Last Updated Oct 17, 2011 11:25 AM EDT
Employers are increasingly offering consumer-directed health plans (CDHP) to their employees. CDHPs are medical insurance plans with high deductibles that are linked to a health savings account (HSA). According to worldwide HR firm Mercer, in 2012 CDHPs will be offered by 18 percent of firms with 10 to 49 employees and 58 percent of employers with 20,000 or more employees (these are the smallest and largest of the employers Mercer surveyed). The numbers have increased significantly from prior years.
In most cases, a CDHP is one of a handful of options, but a growing number of employers are offering a CDHP as the only medical plan available to their employees.
"We're expecting to see a spike in 2012 in both the number of employers offering CDHPs and in the number of employees enrolling in them," said Beth Umland, Mercer's director of research for health and benefits. "Employers see them as a way to provide more value to employees while at the same time managing cost."
So what's the benefit of using an HSA? As an employee, you contribute a portion of your paycheck to your health savings account; the money is then invested and you draw on it to pay medical bills. You can spend the money in the current year to meet your deductible or pay for medical expenses not covered by your plan. Alternatively, you can let the money stay invested and accumulate for the future, as many workers do. According to a survey by Fidelity Investments, one-quarter of HSA account holders spend less than 10 percent of their annual contributions, allowing the balance to be carried over for future qualified medical expenses.
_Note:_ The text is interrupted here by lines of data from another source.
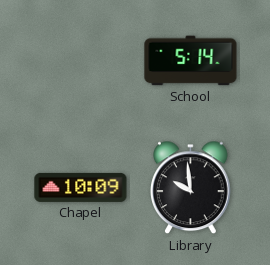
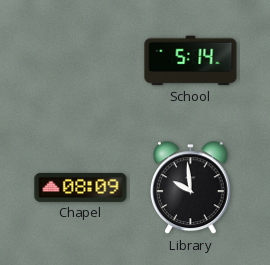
Chapel: 10:09 -> 08:09
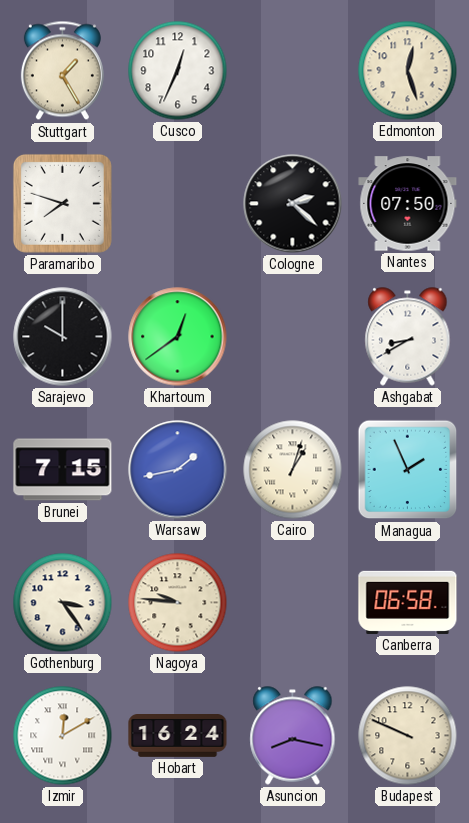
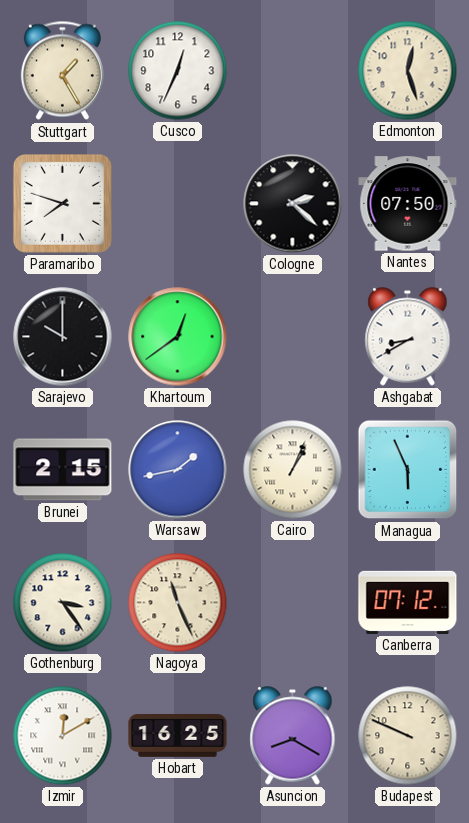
Brunei: 7:15 -> 2:15
Cairo: 1:03 -> 1:04
Managua: 1:56 -> 5:56
Nagoya: 9:46 -> 11:26
Canberra: 06:58 -> 07:12
Hobart: 16:24 -> 16:25
Asuncion: 8:17 -> 8:20
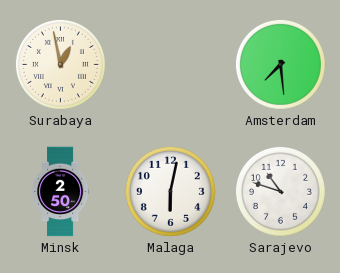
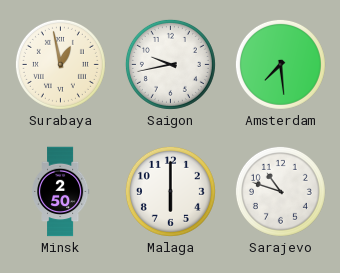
Saigon: none -> 9:43
Malaga: 6:02 -> 6:00
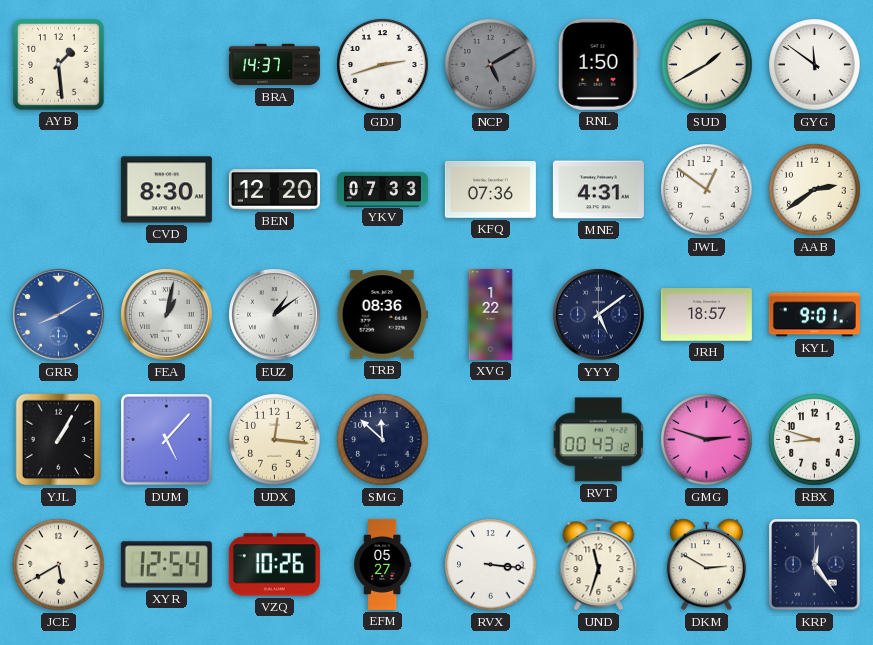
There are two IRS rules for high deductible plans that allow you to contribute to an HSA:
- In 2012, the deductible must be at least $1,200 per person or $2,400 per family, and
- The maximum out-of-pocket limit must be no more than $6,050 for individuals and $12,100 for family coverage.
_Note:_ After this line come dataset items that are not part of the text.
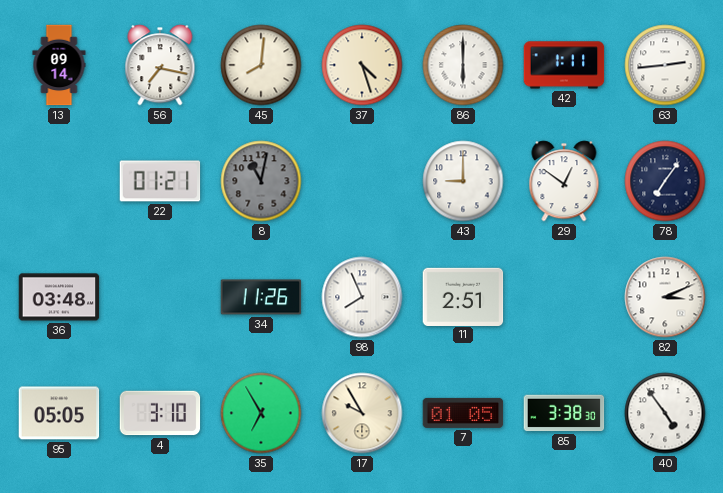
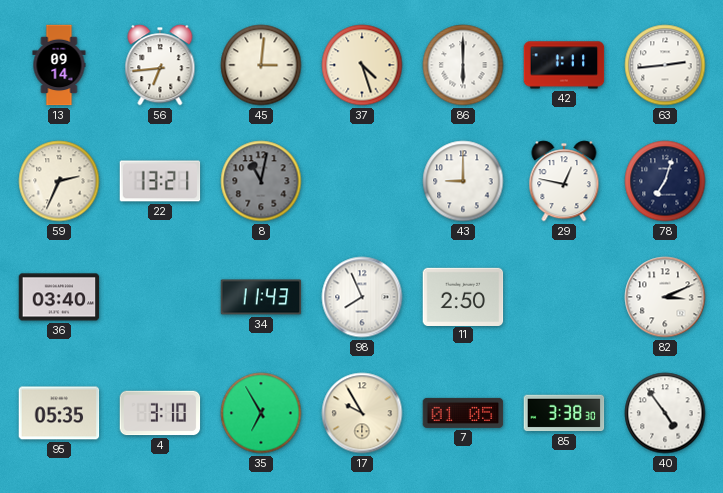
56: 7:17 -> 6:44
45: 8:01 -> 3:01
59: none -> 2:34
22: 01:21 -> 13:21
29: 12:51 -> 12:47
78: 7:06 -> 7:03
36: 03:48 -> 03:40
34: 11:26 -> 11:43
11: 2:51 -> 2:50
95: 05:05 -> 05:35
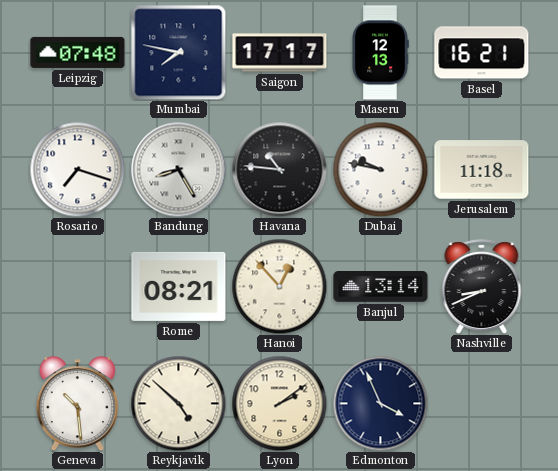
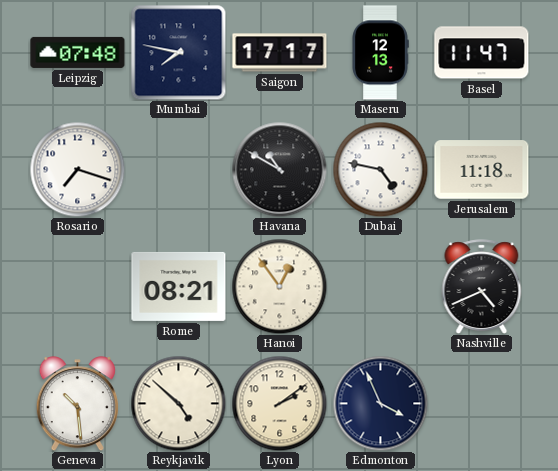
Basel: 16:21 -> 11:47
Bandung: 8:25 -> none
Havana: 10:46 -> 10:50
Dubai: 9:47 -> 4:47
Hanoi: 12:53 -> 12:54
Banjul: 13:14 -> none
Nashville: 8:41 -> 4:41
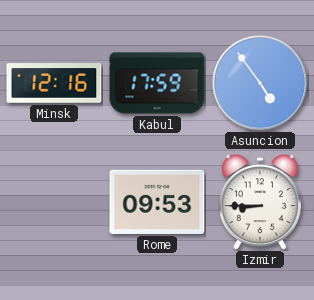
In 2012, the annual limits for contributions to HSAs will be $3,100 for a single person and $6,250 for a family. Add $1,000 to these limits if at least one person in your family is age 55 or older.
Warning: These limits include your employer's contributions, so you'll need to subtract any amounts contributed by your employer from the total limit, including any wellness incentives, to determine the maximum amount of your own money that you can contribute.
The good news? You can contribute the maximum amount allowed to an HSA and also contribute the maximum allowed to a 401(k) or 403(b) plan -- the limit for these two plans is $16,500 in 2011, or $22,000 if you're age 50 or older. If you're maxed out at your savings plan at work, it's a great way to save additional amounts for your retirement.
So should you spend the amounts in your HSA or leave them invested for the future? And why are more employers adopting these plans? In my next two posts, I'll provide answers to these questions and more. For now, let me just say that it's well worth your time investigating these plans and using them to your advantage in your retirement years.